--- Start INPUT MATERIAL ---
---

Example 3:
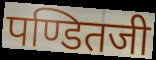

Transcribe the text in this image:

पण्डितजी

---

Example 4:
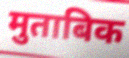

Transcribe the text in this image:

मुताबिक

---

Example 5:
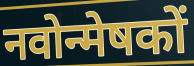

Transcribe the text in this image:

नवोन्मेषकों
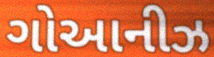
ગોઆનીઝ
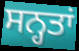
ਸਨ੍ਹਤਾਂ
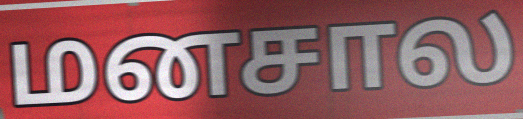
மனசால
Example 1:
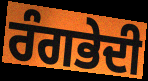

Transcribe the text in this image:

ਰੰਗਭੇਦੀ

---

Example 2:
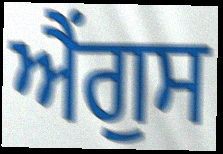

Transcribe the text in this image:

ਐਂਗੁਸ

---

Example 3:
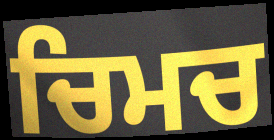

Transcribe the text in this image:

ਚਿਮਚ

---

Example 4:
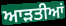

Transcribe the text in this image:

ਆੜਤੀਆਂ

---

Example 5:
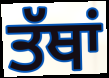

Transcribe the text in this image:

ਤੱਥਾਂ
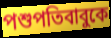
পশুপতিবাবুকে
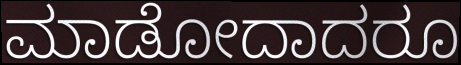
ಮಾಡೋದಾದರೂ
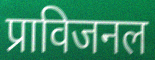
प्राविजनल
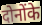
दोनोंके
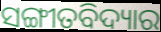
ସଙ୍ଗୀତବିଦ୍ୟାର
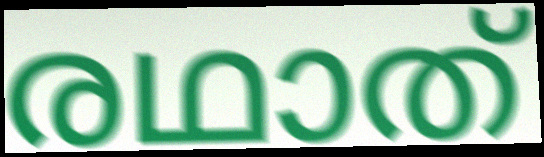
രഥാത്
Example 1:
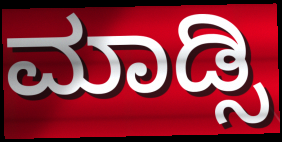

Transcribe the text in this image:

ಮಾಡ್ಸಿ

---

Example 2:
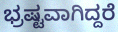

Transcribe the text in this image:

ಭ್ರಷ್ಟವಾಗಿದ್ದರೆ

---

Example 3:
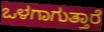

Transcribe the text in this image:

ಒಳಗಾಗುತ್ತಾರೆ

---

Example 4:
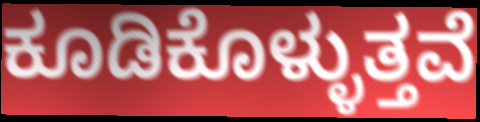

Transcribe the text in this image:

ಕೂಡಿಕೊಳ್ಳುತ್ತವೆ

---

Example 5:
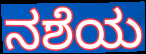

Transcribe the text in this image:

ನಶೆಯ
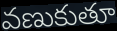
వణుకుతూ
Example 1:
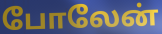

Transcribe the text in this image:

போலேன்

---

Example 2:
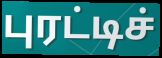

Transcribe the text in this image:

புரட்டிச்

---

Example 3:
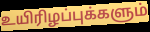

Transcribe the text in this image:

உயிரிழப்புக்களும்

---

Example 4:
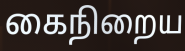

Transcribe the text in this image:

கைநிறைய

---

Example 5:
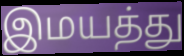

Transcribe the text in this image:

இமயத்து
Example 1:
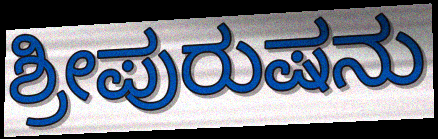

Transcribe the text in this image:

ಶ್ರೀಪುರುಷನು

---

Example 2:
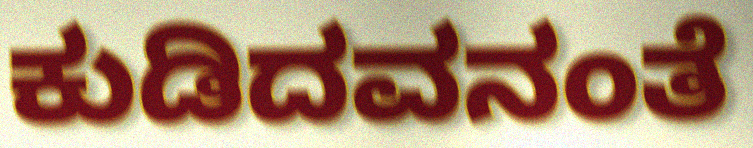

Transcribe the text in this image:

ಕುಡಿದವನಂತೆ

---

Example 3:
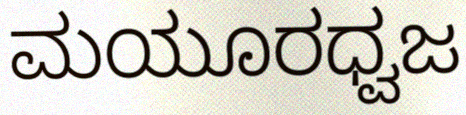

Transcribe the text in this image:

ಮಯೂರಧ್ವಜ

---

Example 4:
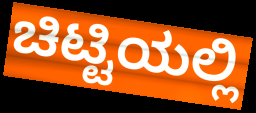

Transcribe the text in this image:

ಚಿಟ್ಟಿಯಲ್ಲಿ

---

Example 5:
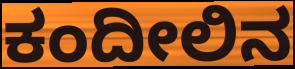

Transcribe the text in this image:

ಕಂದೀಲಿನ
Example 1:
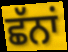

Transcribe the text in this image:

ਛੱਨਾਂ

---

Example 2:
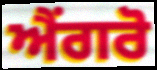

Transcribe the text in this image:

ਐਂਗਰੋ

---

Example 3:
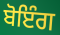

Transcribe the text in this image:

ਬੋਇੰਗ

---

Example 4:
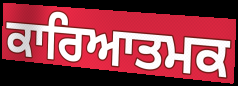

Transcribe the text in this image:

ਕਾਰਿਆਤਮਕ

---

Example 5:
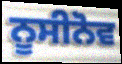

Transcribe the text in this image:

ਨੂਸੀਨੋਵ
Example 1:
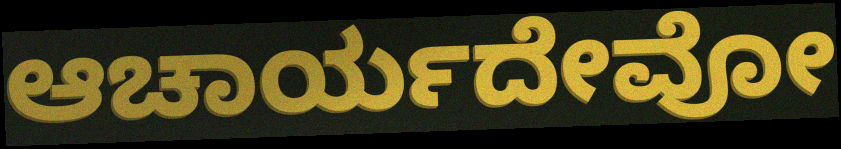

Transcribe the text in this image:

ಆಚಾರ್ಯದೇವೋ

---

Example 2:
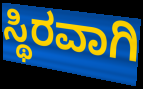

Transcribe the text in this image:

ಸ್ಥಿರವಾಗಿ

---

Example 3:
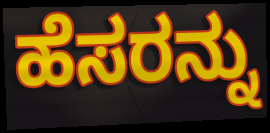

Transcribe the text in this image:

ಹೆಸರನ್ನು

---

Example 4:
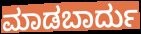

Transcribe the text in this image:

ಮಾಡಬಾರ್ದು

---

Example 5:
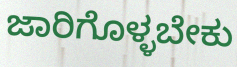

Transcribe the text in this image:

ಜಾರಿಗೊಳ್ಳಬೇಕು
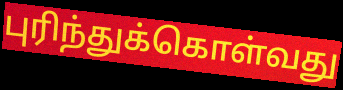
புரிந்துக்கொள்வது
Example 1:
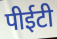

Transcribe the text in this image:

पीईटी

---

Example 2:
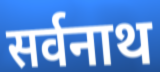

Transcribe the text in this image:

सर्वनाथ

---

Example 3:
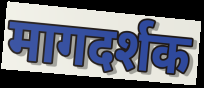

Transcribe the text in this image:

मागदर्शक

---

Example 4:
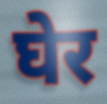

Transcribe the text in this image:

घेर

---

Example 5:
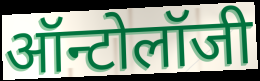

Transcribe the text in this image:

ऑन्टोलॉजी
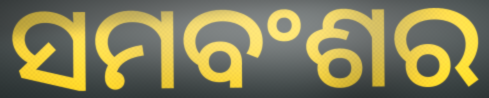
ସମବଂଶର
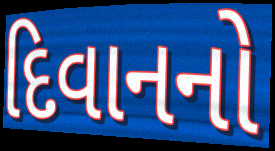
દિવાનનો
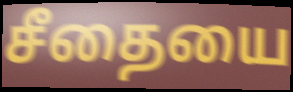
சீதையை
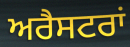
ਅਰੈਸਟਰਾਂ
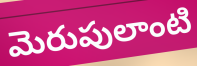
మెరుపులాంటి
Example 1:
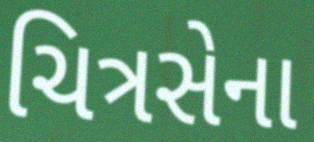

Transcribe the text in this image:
--- End INPUT MATERIAL ---
REQUIREMENT: Render every line of the material above as a numbered list, skipping blank lines and leaving out the pictures.

SOLUTION TO THIS TASK:
1. ---
2. Example 3:
3. Transcribe the text in this image:
4. पण्डितजी
5. ---
6. Example 4:
7. Transcribe the text in this image:
8. मुताबिक
9. ---
10. Example 5:
11. Transcribe the text in this image:
12. नवोन्मेषकों
13. ગોઆનીઝ
14. ਸਨ੍ਹਤਾਂ
15. மனசால
16. Example 1:
17. Transcribe the text in this image:
18. ਰੰਗਭੇਦੀ
19. ---
20. Example 2:
21. Transcribe the text in this image:
22. ਐਂਗੁਸ
23. ---
24. Example 3:
25. Transcribe the text in this image:
26. ਚਿਮਚ
27. ---
28. Example 4:
29. Transcribe the text in this image:
30. ਆੜਤੀਆਂ
31. ---
32. Example 5:
33. Transcribe the text in this image:
34. ਤੱਥਾਂ
35. পশুপতিবাবুকে
36. ಮಾಡೋದಾದರೂ
37. प्राविजनल
38. दोनोंके
39. ସଙ୍ଗୀତବିଦ୍ୟାର
40. രഥാത്
41. Example 1:
42. Transcribe the text in this image:
43. ಮಾಡ್ಸಿ
44. ---
45. Example 2:
46. Transcribe the text in this image:
47. ಭ್ರಷ್ಟವಾಗಿದ್ದರೆ
48. ---
49. Example 3:
50. Transcribe the text in this image:
51. ಒಳಗಾಗುತ್ತಾರೆ
52. ---
53. Example 4:
54. Transcribe the text in this image:
55. ಕೂಡಿಕೊಳ್ಳುತ್ತವೆ
56. ---
57. Example 5:
58. Transcribe the text in this image:
59. ನಶೆಯ
60. వణుకుతూ
61. Example 1:
62. Transcribe the text in this image:
63. போலேன்
64. ---
65. Example 2:
66. Transcribe the text in this image:
67. புரட்டிச்
68. ---
69. Example 3:
70. Transcribe the text in this image:
71. உயிரிழப்புக்களும்
72. ---
73. Example 4:
74. Transcribe the text in this image:
75. கைநிறைய
76. ---
77. Example 5:
78. Transcribe the text in this image:
79. இமயத்து
80. Example 1:
81. Transcribe the text in this image:
82. ಶ್ರೀಪುರುಷನು
83. ---
84. Example 2:
85. Transcribe the text in this image:
86. ಕುಡಿದವನಂತೆ
87. ---
88. Example 3:
89. Transcribe the text in this image:
90. ಮಯೂರಧ್ವಜ
91. ---
92. Example 4:
93. Transcribe the text in this image:
94. ಚಿಟ್ಟಿಯಲ್ಲಿ
95. ---
96. Example 5:
97. Transcribe the text in this image:
98. ಕಂದೀಲಿನ
99. Example 1:
100. Transcribe the text in this image:
101. ਛੱਨਾਂ
102. ---
103. Example 2:
104. Transcribe the text in this image:
105. ਐਂਗਰੋ
106. ---
107. Example 3:
108. Transcribe the text in this image:
109. ਬੋਇੰਗ
110. ---
111. Example 4:
112. Transcribe the text in this image:
113. ਕਾਰਿਆਤਮਕ
114. ---
115. Example 5:
116. Transcribe the text in this image:
117. ਨੂਸੀਨੋਵ
118. Example 1:
119. Transcribe the text in this image:
120. ಆಚಾರ್ಯದೇವೋ
121. ---
122. Example 2:
123. Transcribe the text in this image:
124. ಸ್ಥಿರವಾಗಿ
125. ---
126. Example 3:
127. Transcribe the text in this image:
128. ಹೆಸರನ್ನು
129. ---
130. Example 4:
131. Transcribe the text in this image:
132. ಮಾಡಬಾರ್ದು
133. ---
134. Example 5:
135. Transcribe the text in this image:
136. ಜಾರಿಗೊಳ್ಳಬೇಕು
137. புரிந்துக்கொள்வது
138. Example 1:
139. Transcribe the text in this image:
140. पीईटी
141. ---
142. Example 2:
143. Transcribe the text in this image:
144. सर्वनाथ
145. ---
146. Example 3:
147. Transcribe the text in this image:
148. मागदर्शक
149. ---
150. Example 4:
151. Transcribe the text in this image:
152. घेर
153. ---
154. Example 5:
155. Transcribe the text in this image:
156. ऑन्टोलॉजी
157. ସମବଂଶର
158. દિવાનનો
159. சீதையை
160. ਅਰੈਸਟਰਾਂ
161. మెరుపులాంటి
162. Example 1:
163. Transcribe the text in this image:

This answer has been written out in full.